## DATA PROVIDED

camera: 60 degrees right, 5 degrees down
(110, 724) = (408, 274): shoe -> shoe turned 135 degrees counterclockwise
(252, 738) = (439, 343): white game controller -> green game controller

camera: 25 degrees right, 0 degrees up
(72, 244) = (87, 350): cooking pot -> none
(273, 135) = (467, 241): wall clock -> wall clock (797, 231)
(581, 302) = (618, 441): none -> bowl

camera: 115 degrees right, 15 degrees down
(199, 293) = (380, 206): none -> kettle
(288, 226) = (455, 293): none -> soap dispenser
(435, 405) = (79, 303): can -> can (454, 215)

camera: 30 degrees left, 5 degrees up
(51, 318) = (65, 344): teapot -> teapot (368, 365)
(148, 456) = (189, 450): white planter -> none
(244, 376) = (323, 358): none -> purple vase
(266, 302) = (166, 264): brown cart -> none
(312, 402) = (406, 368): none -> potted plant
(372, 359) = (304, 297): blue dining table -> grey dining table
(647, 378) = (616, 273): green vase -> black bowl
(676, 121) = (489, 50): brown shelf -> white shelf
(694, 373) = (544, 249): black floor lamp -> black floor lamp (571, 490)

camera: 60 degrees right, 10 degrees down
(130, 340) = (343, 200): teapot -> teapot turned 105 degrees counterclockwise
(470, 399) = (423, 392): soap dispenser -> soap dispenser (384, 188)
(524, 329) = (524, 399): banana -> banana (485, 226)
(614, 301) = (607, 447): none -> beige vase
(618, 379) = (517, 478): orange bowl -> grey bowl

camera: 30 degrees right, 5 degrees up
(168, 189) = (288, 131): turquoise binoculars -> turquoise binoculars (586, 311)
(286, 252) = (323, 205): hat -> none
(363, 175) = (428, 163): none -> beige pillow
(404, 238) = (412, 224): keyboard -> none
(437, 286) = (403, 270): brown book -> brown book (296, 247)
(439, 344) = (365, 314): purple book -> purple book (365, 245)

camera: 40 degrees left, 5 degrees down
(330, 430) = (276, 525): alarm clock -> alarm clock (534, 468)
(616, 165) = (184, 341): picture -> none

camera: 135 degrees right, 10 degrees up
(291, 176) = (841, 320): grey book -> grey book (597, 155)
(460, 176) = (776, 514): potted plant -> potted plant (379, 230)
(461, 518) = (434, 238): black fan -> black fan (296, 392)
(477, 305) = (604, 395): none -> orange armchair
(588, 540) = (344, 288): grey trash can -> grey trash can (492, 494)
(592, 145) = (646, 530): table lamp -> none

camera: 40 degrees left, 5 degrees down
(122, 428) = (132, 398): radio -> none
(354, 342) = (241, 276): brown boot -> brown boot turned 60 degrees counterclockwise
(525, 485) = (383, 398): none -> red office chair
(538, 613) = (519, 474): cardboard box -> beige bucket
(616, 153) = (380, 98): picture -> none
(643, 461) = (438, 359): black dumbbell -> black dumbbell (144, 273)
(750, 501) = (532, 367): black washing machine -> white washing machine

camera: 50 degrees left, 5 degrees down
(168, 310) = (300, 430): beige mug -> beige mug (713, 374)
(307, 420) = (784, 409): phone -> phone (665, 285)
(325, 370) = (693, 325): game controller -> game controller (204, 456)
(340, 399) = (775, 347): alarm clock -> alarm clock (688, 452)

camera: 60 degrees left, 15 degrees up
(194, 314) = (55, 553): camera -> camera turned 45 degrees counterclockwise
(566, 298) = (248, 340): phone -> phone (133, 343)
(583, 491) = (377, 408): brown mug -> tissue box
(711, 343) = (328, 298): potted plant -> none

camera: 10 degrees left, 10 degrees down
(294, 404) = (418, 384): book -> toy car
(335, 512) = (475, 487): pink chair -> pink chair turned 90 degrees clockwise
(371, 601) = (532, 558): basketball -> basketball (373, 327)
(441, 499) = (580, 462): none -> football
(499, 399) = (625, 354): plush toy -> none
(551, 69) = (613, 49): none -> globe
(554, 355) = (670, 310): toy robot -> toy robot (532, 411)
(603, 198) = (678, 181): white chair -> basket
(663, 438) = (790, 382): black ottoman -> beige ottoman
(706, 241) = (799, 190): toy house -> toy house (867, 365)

## WHAT YOU SHOULD DO
Word for word, set down the lines from the beginning of the records through the line that holds "camera: 25 degrees right, 0 degrees up". Leave out the rest.

## RESULT OF THE TASK
camera: 60 degrees right, 5 degrees down
(110, 724) = (408, 274): shoe -> shoe turned 135 degrees counterclockwise
(252, 738) = (439, 343): white game controller -> green game controller

camera: 25 degrees right, 0 degrees up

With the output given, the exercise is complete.